Amor? Que amor? Desgaste, medo, infortúnio, chacina completa de todas as vértebras mas amor, nunca! A rendição será esperada pela hora da minha morte, nunca antes e nunca depois. E eu estou viva, tão viva! Que te escrevo hoje para lamento dos teus pesares e espanto dos meus fantasmas.

Ah! Mas eu não rezo aos deuses! Não vou nas mezinhas da avó e não cedo aos enlaces de cordel! É vida, é minha e no sangue espesso que me bombeia o coração cabe todo um sentir que não te pertence.

Falas, e eu forçada sou a ouvir o som da tua voz, mas esqueces-te que logo que principia a manhã, o som esvai-se e a vida penetra-me nessa paixão que só nós as duas partilhamos, e no novo dia meus passos erguem-se de encontro ao caminho.

Para trás fica o som da tua voz, o meu cansaço e a minha rendição, e na soma dos dias tudo não passou de uma batalha de peito às balas numa noite de sono sem guarda. Por hoje basta-me, sigo adiante.

> TAREFAS PEDIDAS:
#1 No texto da página, quando se espera a rendição?
#2 Explique, com base no texto da página, a finalidade que quem escreve atribui à carta escrita hoje.
#3 Reproduza o trecho do texto da página entre "Ah! Mas eu não" e "basta-me, sigo adiante.", inclusive.

> SECÇÃO DE DADOS:
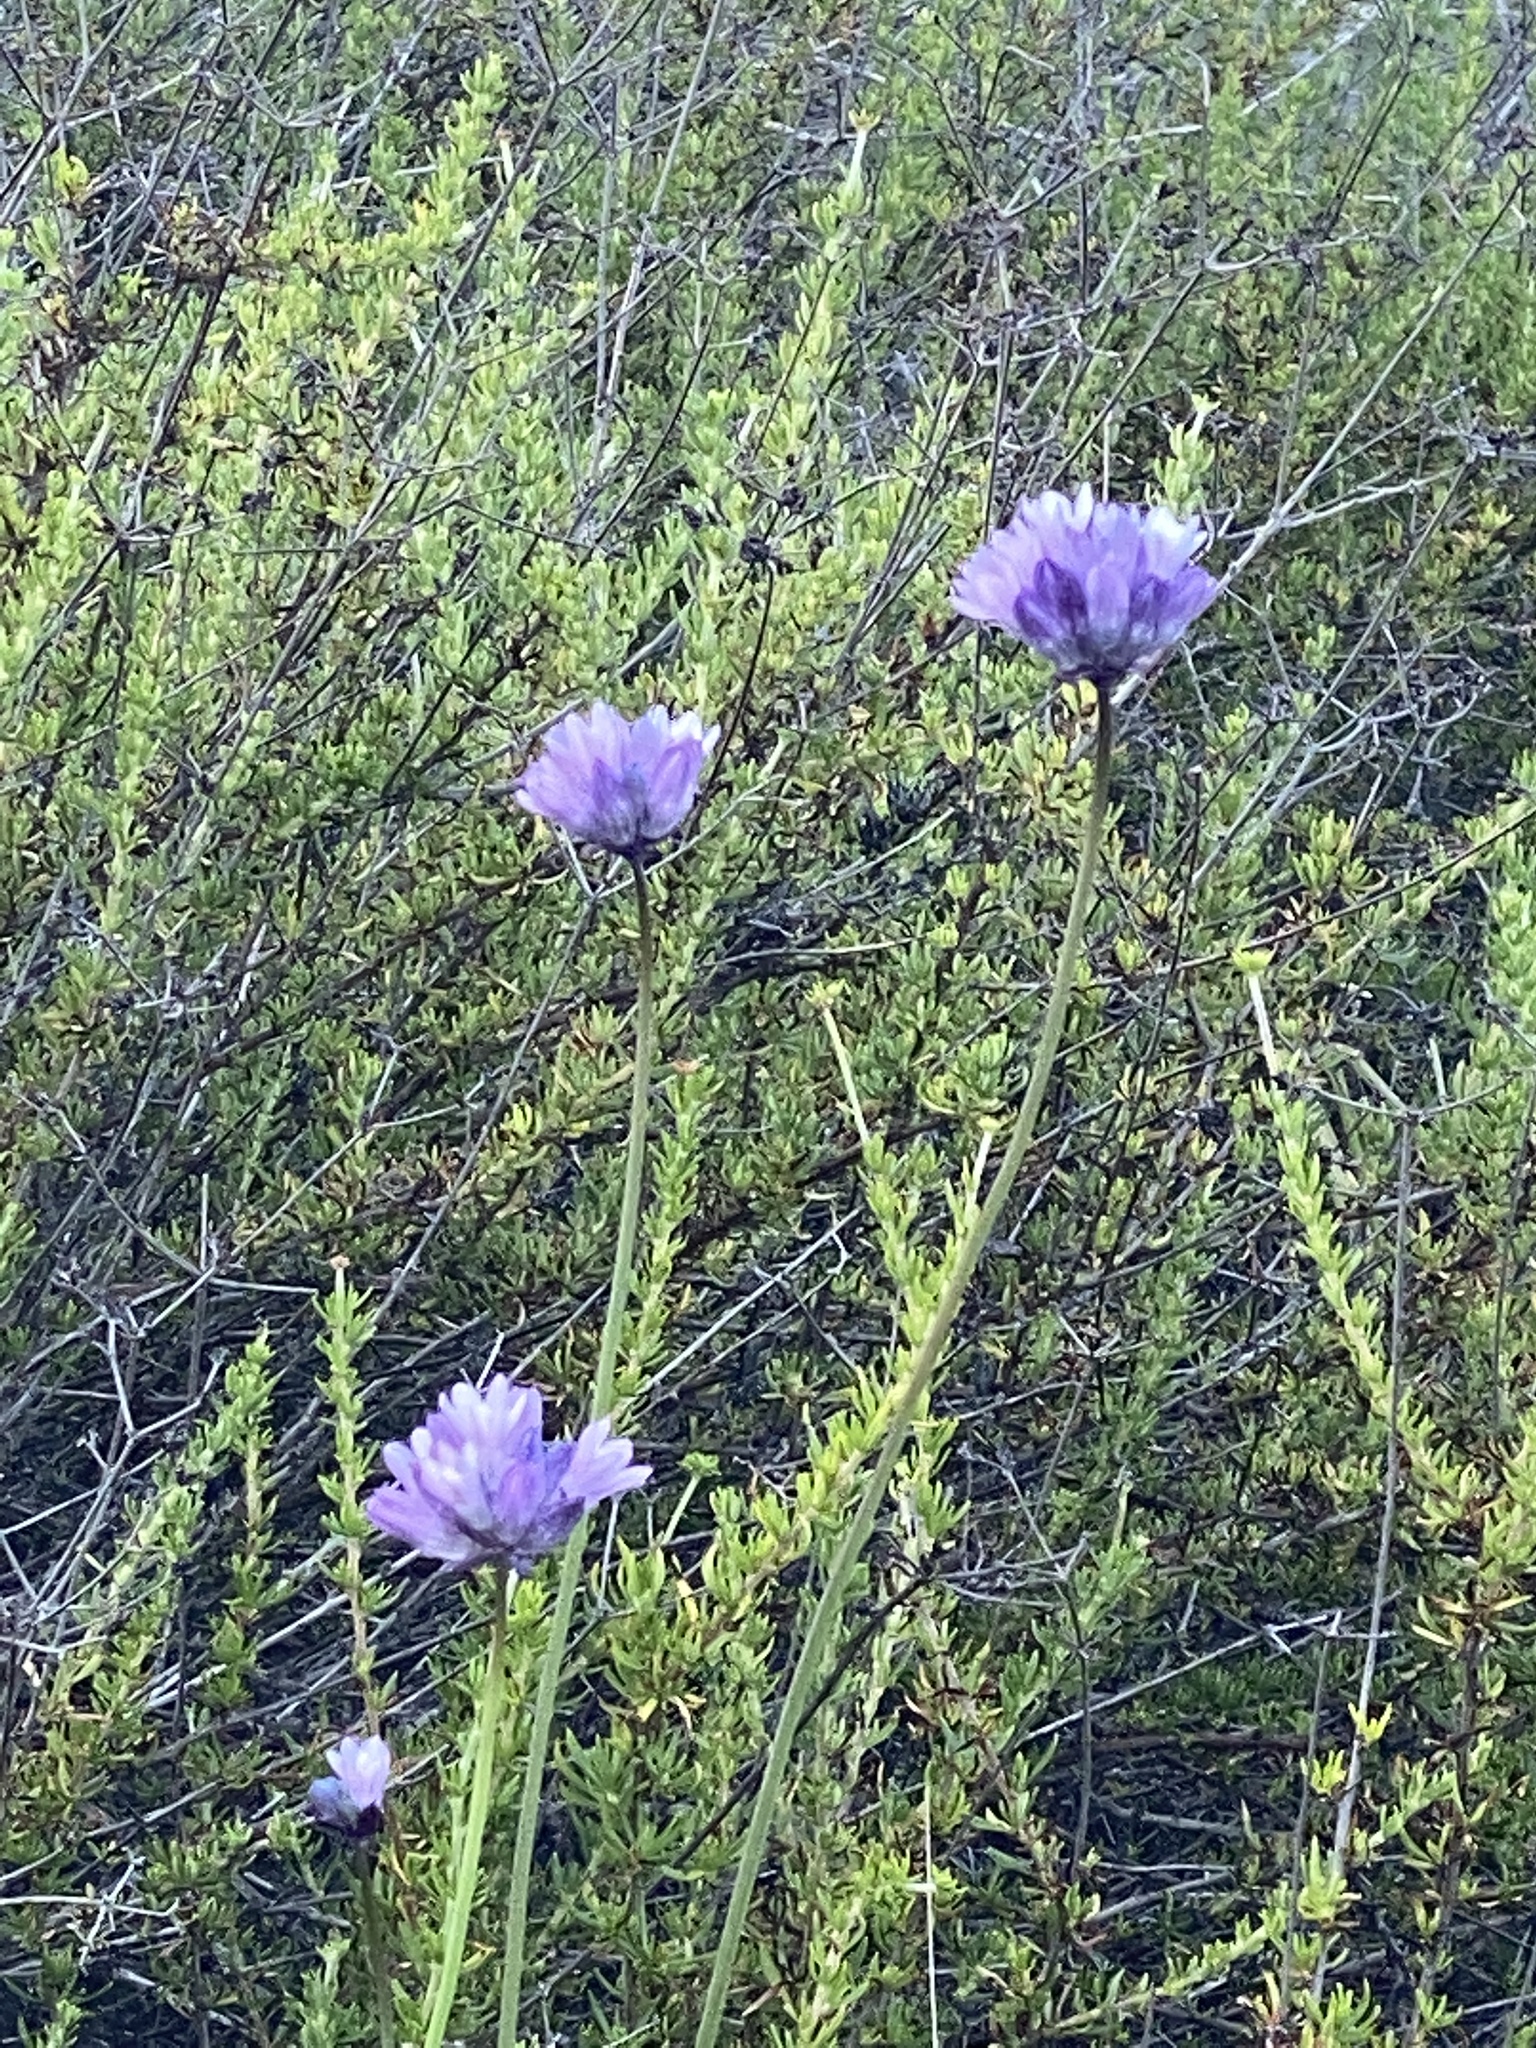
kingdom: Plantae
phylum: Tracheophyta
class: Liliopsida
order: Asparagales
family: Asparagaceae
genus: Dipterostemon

...

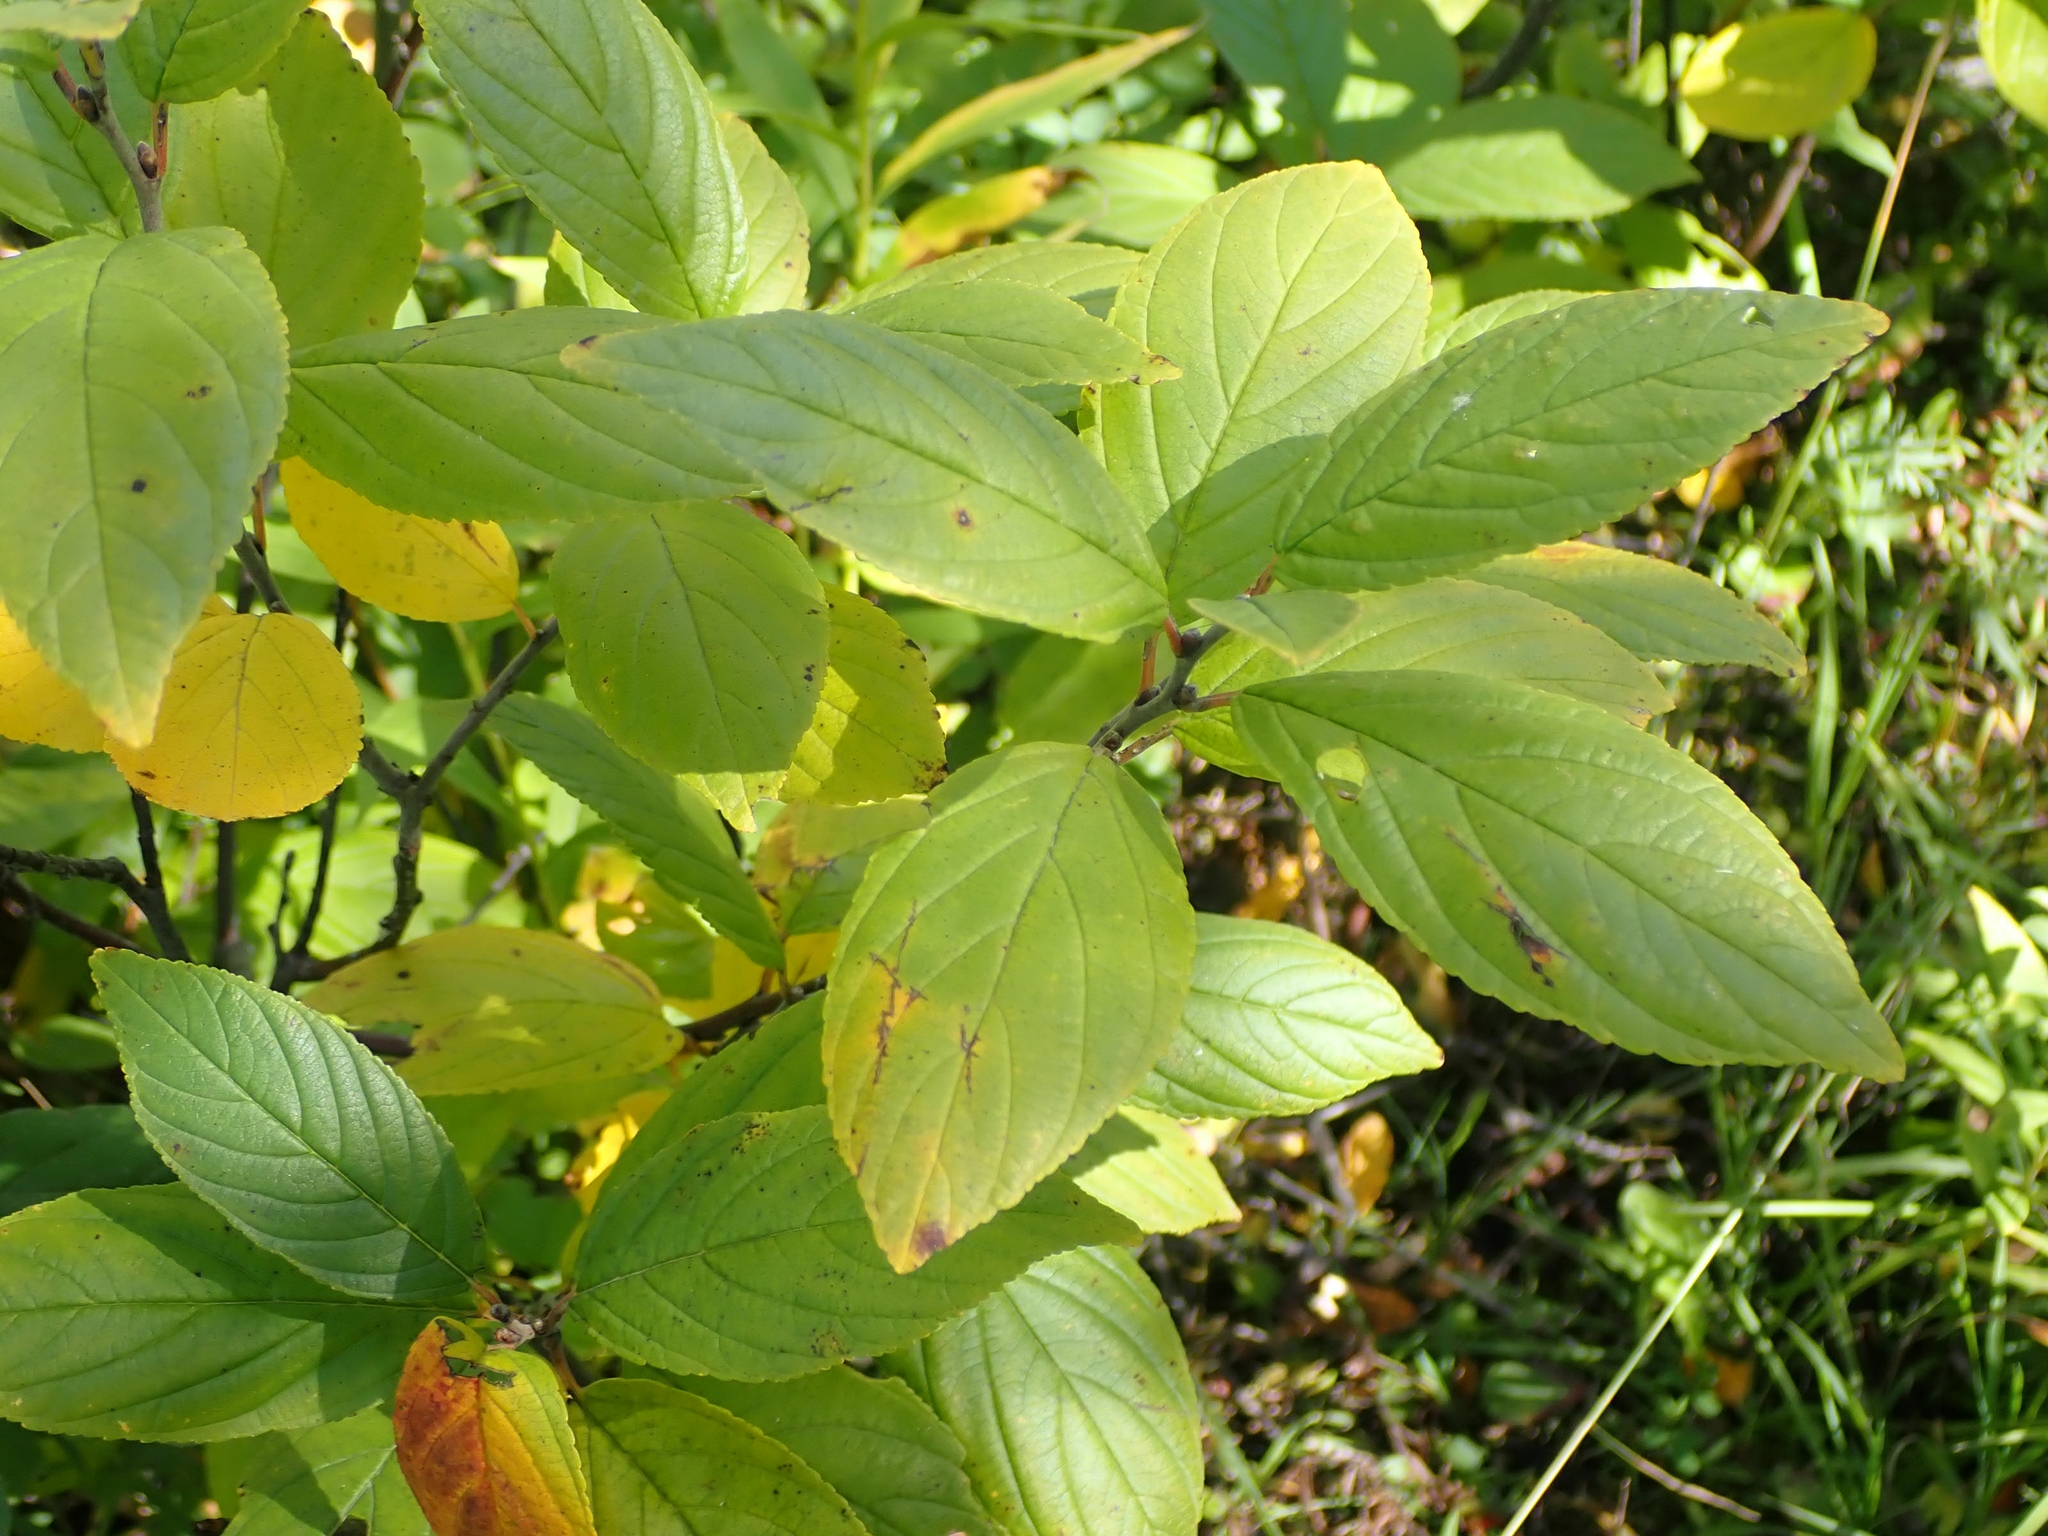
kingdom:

---

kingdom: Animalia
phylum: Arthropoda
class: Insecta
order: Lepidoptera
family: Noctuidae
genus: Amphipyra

> RESULTADOS POR TAREFA:
#1 Pela hora da morte de quem escreve, nunca antes e nunca depois.

#2 Quem escreve diz escrever hoje para lamentar os pesares da pessoa a quem se dirige e espantar os próprios fantasmas.

#3
Ah! Mas eu não rezo aos deuses! Não vou nas mezinhas da avó e não cedo aos enlaces de cordel! É vida, é minha e no sangue espesso que me bombeia o coração cabe todo um sentir que não te pertence.

Falas, e eu forçada sou a ouvir o som da tua voz, mas esqueces-te que logo que principia a manhã, o som esvai-se e a vida penetra-me nessa paixão que só nós as duas partilhamos, e no novo dia meus passos erguem-se de encontro ao caminho.

Para trás fica o som da tua voz, o meu cansaço e a minha rendição, e na soma dos dias tudo não passou de uma batalha de peito às balas numa noite de sono sem guarda. Por hoje basta-me, sigo adiante.